Let $x_i$, $i = 1,2 ,\cdots$ be a time series, and consider the random elements $$ W_n(t) = \frac{1}{\sqrt{n}}\sum_{i}^{[nt]} x_i $$ on the Skorohod space $D[0,1]$.
Standard argumentfor showing $W_n$ converges weakly to, say, Brownian motion $W$ goes as follows:
Show the finite dimensional distributions of $W_n$ converges to that of $W$.
Show the sequence $W_n$, $n = 1, 2, \cdots$, is tight.
It is well known that convergence in finite dimensional distribution need not imply weak convergence. But I have never seen an example where Step 1 holds but Step 2 fails. Anyone know such an example?
It need not be restricted to Brownian motion---similar question can be asked about e.g. fractional Brownian motion or the Rosenblatt process.

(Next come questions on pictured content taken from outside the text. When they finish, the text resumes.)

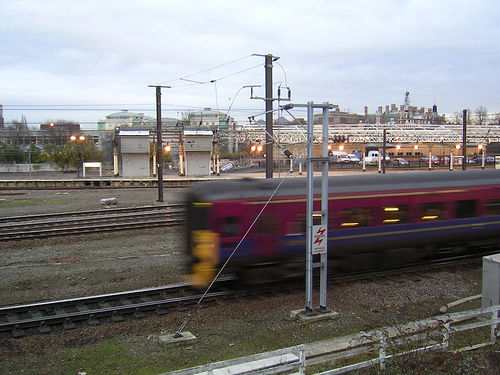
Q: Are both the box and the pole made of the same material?
A: Yes, both the box and the pole are made of metal.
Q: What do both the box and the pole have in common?
A: The material, both the box and the pole are metallic.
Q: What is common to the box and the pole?
A: The material, both the box and the pole are metallic.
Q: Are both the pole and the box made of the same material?
A: Yes, both the pole and the box are made of metal.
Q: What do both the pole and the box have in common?
A: The material, both the pole and the box are metallic.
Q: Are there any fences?
A: Yes, there is a fence.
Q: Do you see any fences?
A: Yes, there is a fence.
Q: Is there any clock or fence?
A: Yes, there is a fence.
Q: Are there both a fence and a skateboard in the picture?
A: No, there is a fence but no skateboards.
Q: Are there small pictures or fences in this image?
A: Yes, there is a small fence.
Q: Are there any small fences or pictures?
A: Yes, there is a small fence.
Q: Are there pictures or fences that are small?
A: Yes, the fence is small.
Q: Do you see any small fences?
A: Yes, there is a small fence.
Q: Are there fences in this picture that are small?
A: Yes, there is a fence that is small.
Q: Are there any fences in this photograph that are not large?
A: Yes, there is a small fence.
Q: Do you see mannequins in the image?
A: No, there are no mannequins.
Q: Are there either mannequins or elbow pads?
A: No, there are no mannequins or elbow pads.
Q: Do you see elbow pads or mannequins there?
A: No, there are no mannequins or elbow pads.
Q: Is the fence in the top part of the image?
A: No, the fence is in the bottom of the image.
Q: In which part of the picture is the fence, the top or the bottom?
A: The fence is in the bottom of the image.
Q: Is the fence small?
A: Yes, the fence is small.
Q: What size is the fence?
A: The fence is small.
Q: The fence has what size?
A: The fence is small.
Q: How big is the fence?
A: The fence is small.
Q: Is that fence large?
A: No, the fence is small.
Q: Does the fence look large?
A: No, the fence is small.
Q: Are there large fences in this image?
A: No, there is a fence but it is small.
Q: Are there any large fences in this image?
A: No, there is a fence but it is small.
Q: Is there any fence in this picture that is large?
A: No, there is a fence but it is small.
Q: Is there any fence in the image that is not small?
A: No, there is a fence but it is small.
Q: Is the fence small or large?
A: The fence is small.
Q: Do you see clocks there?
A: No, there are no clocks.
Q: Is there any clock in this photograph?
A: No, there are no clocks.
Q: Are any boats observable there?
A: No, there are no boats.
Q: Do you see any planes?
A: No, there are no planes.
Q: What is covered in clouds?
A: The sky is covered in clouds.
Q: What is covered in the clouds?
A: The sky is covered in clouds.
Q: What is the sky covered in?
A: The sky is covered in clouds.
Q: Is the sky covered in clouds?
A: Yes, the sky is covered in clouds.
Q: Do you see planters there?
A: No, there are no planters.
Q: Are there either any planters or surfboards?
A: No, there are no planters or surfboards.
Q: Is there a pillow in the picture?
A: No, there are no pillows.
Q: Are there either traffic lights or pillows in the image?
A: No, there are no pillows or traffic lights.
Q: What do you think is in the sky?
A: The clouds are in the sky.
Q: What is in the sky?
A: The clouds are in the sky.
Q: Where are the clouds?
A: The clouds are in the sky.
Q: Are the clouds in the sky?
A: Yes, the clouds are in the sky.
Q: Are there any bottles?
A: No, there are no bottles.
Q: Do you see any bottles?
A: No, there are no bottles.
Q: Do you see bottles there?
A: No, there are no bottles.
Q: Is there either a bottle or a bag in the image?
A: No, there are no bottles or bags.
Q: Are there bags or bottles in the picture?
A: No, there are no bottles or bags.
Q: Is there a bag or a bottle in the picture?
A: No, there are no bottles or bags.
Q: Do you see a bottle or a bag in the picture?
A: No, there are no bottles or bags.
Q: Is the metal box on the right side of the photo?
A: Yes, the box is on the right of the image.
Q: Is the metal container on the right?
A: Yes, the box is on the right of the image.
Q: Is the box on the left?
A: No, the box is on the right of the image.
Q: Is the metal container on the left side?
A: No, the box is on the right of the image.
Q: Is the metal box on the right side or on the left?
A: The box is on the right of the image.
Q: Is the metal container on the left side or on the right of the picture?
A: The box is on the right of the image.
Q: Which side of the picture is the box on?
A: The box is on the right of the image.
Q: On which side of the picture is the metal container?
A: The box is on the right of the image.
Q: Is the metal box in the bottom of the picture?
A: Yes, the box is in the bottom of the image.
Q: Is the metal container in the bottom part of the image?
A: Yes, the box is in the bottom of the image.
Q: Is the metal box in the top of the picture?
A: No, the box is in the bottom of the image.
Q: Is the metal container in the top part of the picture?
A: No, the box is in the bottom of the image.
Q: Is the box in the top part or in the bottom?
A: The box is in the bottom of the image.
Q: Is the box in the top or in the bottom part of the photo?
A: The box is in the bottom of the image.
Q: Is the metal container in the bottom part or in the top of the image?
A: The box is in the bottom of the image.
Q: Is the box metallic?
A: Yes, the box is metallic.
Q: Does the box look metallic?
A: Yes, the box is metallic.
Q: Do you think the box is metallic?
A: Yes, the box is metallic.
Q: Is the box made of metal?
A: Yes, the box is made of metal.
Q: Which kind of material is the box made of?
A: The box is made of metal.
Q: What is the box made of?
A: The box is made of metal.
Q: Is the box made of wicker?
A: No, the box is made of metal.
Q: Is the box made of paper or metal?
A: The box is made of metal.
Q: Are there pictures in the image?
A: No, there are no pictures.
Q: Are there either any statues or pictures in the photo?
A: No, there are no pictures or statues.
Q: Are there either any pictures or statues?
A: No, there are no pictures or statues.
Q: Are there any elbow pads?
A: No, there are no elbow pads.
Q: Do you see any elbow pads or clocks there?
A: No, there are no elbow pads or clocks.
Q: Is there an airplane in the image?
A: No, there are no airplanes.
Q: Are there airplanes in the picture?
A: No, there are no airplanes.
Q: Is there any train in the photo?
A: Yes, there is a train.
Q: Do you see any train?
A: Yes, there is a train.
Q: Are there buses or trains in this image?
A: Yes, there is a train.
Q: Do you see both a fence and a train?
A: Yes, there are both a train and a fence.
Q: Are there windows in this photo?
A: Yes, there are windows.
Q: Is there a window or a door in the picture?
A: Yes, there are windows.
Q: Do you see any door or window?
A: Yes, there are windows.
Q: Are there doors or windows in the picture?
A: Yes, there are windows.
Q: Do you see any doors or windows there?
A: Yes, there are windows.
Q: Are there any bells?
A: No, there are no bells.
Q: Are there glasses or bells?
A: No, there are no bells or glasses.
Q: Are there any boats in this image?
A: No, there are no boats.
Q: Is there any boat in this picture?
A: No, there are no boats.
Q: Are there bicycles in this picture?
A: No, there are no bicycles.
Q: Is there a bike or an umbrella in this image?
A: No, there are no bikes or umbrellas.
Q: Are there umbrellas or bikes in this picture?
A: No, there are no bikes or umbrellas.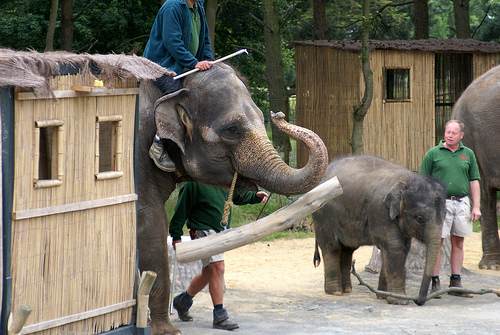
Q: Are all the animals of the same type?
A: Yes, all the animals are elephants.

Let $(e_i)_{i\geqslant 1}$ be an i.i.d. sequence where $e_1$ is centered and has variance one. Let $x_i=e_i+y_i-y_{i+1}$, where $(y_i)_{i\geqslant 1}$ is a sequence of independent identically distributed random variables. Then $$ W_n(t)=\frac 1{\sqrt n}\sum_{i=1}^{[nt]}e_i+\frac 1{\sqrt n}\left(y_1-y_{[nt]+1}\right) $$ hence the convergence of the finite dimensional distributions holds. However, tightness of $(W_n)$ would hold only if $\max_{1\leqslant i\leqslant n}\left\lvert y_i\right\rvert/\sqrt n\to 0$ in probability, which may not be the case when $y_1$ does not have a finite moment of order $2$.